Faith benar-benar membencinya. Faith tidak pernah menginginkannya. Fakta itu sudah tidak bisa dihindari lagi.
"Besok. Pagi-pagi sekali. Aku ingin pulang."
Awalnya Ian diam, tapi di menit berikutnya ia angkat bicara, "apa kau benar-benar tersinggung dengan sikapku?"
Faith menggeleng, mempertegas isyaratnya dengan mengatakan. "Sama sekali tidak. Aku ingin pulang, murni karena keinginanku. Aku pikir aku sudah tidak bisa bertahan lebih lama lagi untuk berada jauh dari Dad dan Mom. Mereka segalanya untukku. Aku merindukan mereka."
Selalu alasan yang sama. Ian tidak mungkin menolak dan tidak akan pernah menolak. Ia hanya mengangguk dan mengatakan, "tentu saja. Besok kita akan meninggalkan Memphis."
"Sekarang kau bisa tinggalkan aku sendiri."
Ian berharap dirinya bisa bergegas maju lebih dekat dan merangkul Faith, membisikan kalimat cinta ke telinga wanita itu dan menciumnya. Tapi yang dilakukannya justru melangkah lebih jauh, menghampiri ambang pintu, berbalik untuk menatap Faith sekali lagi sebelum memutar kenop pintu dan pergi dari sana.
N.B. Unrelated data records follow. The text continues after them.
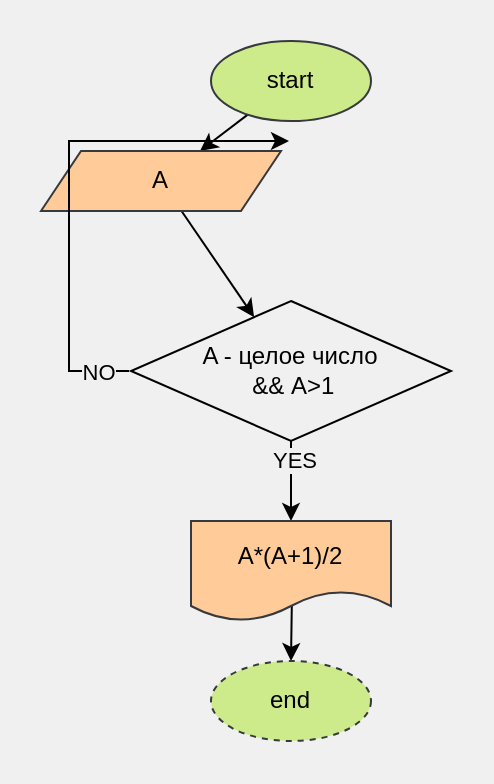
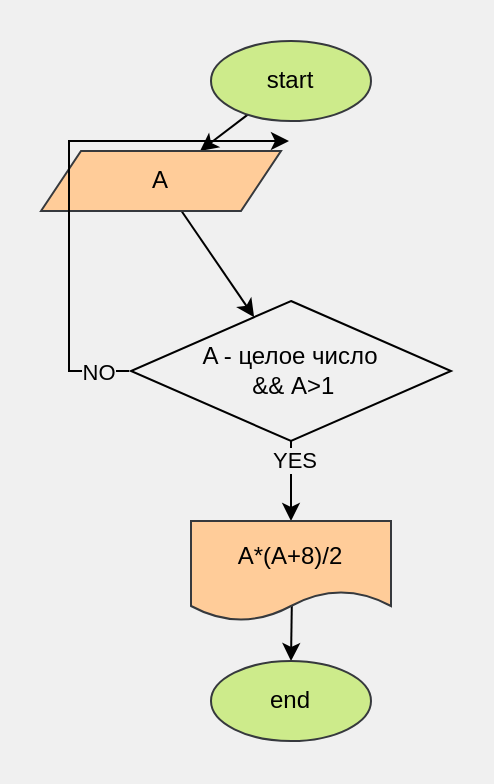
  <mxCell id="0" />
  <mxCell id="1" parent="0" />
  <mxCell id="2" value="" style="edgeStyle=none;html=1;rounded=0;strokeColor=#000000;" edge="1" parent="1" source="3" target="5"><mxGeometry relative="1" as="geometry" /></mxCell>
  <mxCell id="3" value="start" style="ellipse;whiteSpace=wrap;html=1;fillColor=#cdeb8b;strokeColor=#36393d;fontColor=#000000;" vertex="1" parent="1"><mxGeometry x="105" y="20" width="80" height="40" as="geometry" /></mxCell>
  <mxCell id="4" value="" style="edgeStyle=none;html=1;rounded=0;strokeColor=#000000;" edge="1" parent="1" source="5" target="10"><mxGeometry relative="1" as="geometry" /></mxCell>
  <mxCell id="5" value="A" style="shape=parallelogram;perimeter=parallelogramPerimeter;whiteSpace=wrap;html=1;fixedSize=1;fillColor=#ffcc99;strokeColor=#36393d;fontColor=#000000;" vertex="1" parent="1"><mxGeometry x="20" y="75" width="120" height="30" as="geometry" /></mxCell>
  <mxCell id="6" style="edgeStyle=none;html=1;exitX=0;exitY=0.5;exitDx=0;exitDy=0;rounded=0;strokeColor=#000000;" edge="1" parent="1"><mxGeometry relative="1" as="geometry"><mxPoint x="144" y="70" as="targetPoint" /><mxPoint x="64" y="185" as="sourcePoint" /><Array as="points"><mxPoint x="34" y="185" /><mxPoint x="34" y="70" /></Array></mxGeometry></mxCell>
  <mxCell id="7" value="NO" style="edgeLabel;html=1;align=center;verticalAlign=middle;resizable=0;points=[];fontColor=#000000;labelBackgroundColor=#F0F0F0;" vertex="1" connectable="0" parent="6"><mxGeometry x="-0.835" y="-1" relative="1" as="geometry"><mxPoint x="5" y="1" as="offset" /></mxGeometry></mxCell>
  <mxCell id="8" value="" style="edgeStyle=none;rounded=0;html=1;fontColor=#000000;strokeColor=#000000;" edge="1" parent="1" source="10" target="12"><mxGeometry relative="1" as="geometry" /></mxCell>
  <mxCell id="9" value="YES" style="edgeLabel;html=1;align=center;verticalAlign=middle;resizable=0;points=[];fontColor=#000000;labelBackgroundColor=#F0F0F0;" vertex="1" connectable="0" parent="8"><mxGeometry x="-0.562" y="1" relative="1" as="geometry"><mxPoint as="offset" /></mxGeometry></mxCell>
  <mxCell id="10" value="A - целое число&lt;br&gt;&amp;nbsp;&amp;amp;&amp;amp; A&amp;gt;1" style="rhombus;whiteSpace=wrap;html=1;fontColor=#000000;fillColor=#F0F0F0;strokeColor=#000000;" vertex="1" parent="1"><mxGeometry x="65" y="150" width="160" height="70" as="geometry" /></mxCell>
  <mxCell id="11" value="" style="edgeStyle=none;rounded=0;html=1;fontColor=#000000;strokeColor=#000000;exitX=0.504;exitY=0.851;exitDx=0;exitDy=0;exitPerimeter=0;" edge="1" parent="1" source="12" target="13"><mxGeometry relative="1" as="geometry" /></mxCell>
- <mxCell id="12" value="A*(A+1)/2" style="shape=document;whiteSpace=wrap;html=1;boundedLbl=1;labelBackgroundColor=none;strokeColor=#36393d;fillColor=#ffcc99;fontColor=#000000;" vertex="1" parent="1"><mxGeometry x="95" y="260" width="100" height="50" as="geometry" /></mxCell>
- <mxCell id="13" value="end" style="ellipse;whiteSpace=wrap;html=1;fillColor=#cdeb8b;strokeColor=#36393d;fontColor=#000000;dashed=1;" vertex="1" parent="1"><mxGeometry x="105" y="330" width="80" height="40" as="geometry" /></mxCell>
+ <mxCell id="12" value="A*(A+8)/2" style="shape=document;whiteSpace=wrap;html=1;boundedLbl=1;labelBackgroundColor=none;strokeColor=#36393d;fillColor=#ffcc99;fontColor=#000000;" vertex="1" parent="1"><mxGeometry x="95" y="260" width="100" height="50" as="geometry" /></mxCell>
+ <mxCell id="13" value="end" style="ellipse;whiteSpace=wrap;html=1;fillColor=#cdeb8b;strokeColor=#36393d;fontColor=#000000;" vertex="1" parent="1"><mxGeometry x="105" y="330" width="80" height="40" as="geometry" /></mxCell>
Lima detik setelah kepergian Ian, tangis Faith pecah. Kedua tangannya menutupi wajah dan Faith merasa seakan hidupnya baru saja direnggut dari dirinya. Hubungannya dengan Mike telah berakhir dan hubungannya dengan Ian semakin hancur. Tidak ada yang lebih buruk dari kenyataan itu.
***
Ian menuruni undakan kayu dengan tatapan kosong. Ia berhenti pada anak tangga terakhir, tangannya mencengkram erat susuran tangga. Tak jauh disana, Hope berdiri dengan kecemasan yang terlukis jelas di wajahnya. Sekali lagi Ian menatap Hope dan merasa tidak mampu untuk berkata apa-apa.
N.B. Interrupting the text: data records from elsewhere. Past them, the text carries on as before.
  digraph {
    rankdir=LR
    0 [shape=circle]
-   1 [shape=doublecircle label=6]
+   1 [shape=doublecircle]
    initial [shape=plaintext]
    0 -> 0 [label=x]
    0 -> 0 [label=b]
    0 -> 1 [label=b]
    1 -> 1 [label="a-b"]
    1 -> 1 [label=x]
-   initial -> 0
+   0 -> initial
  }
Menunggu Ian membuat Hope semakin resah dan wanita itu melangkah maju lebih dekat untuk bertanya, "apa semuanya baik-baik saja?"
Terjadi keheningan yang nyaris mencekam dalam beberapa detik terakhir. Ian jengah setelah merasakan bagaimana hatinya remuk atas reaksi Faith. Seakan Faith telah menuruntuhkan segenap dunianya di depan matanya.
Tatapannya yang tak tefokus mulai terarah pada sebuah gelang kayu yang tergeletak tak jauh disana. Ian beranjak hanya untuk meraih gelang tersebut sementara Hope diam memerhatikannya. Setelah merasa semakin resah, Hope berdecak.
"Demi apapun, Kit! Bicaralah!"
Ian meremas gelang itu erat-erat, merasakan segenap perasaan kalut Faith disana dan mendongak pada Hope setelahnya. Ia berusaha menahan emosi ketika bicara, "sudah berakhir... Besok kita akan kembali. Siapkan segalanya."
Pemahaman segera melintas dalam benak Hope seiringan dengan itu.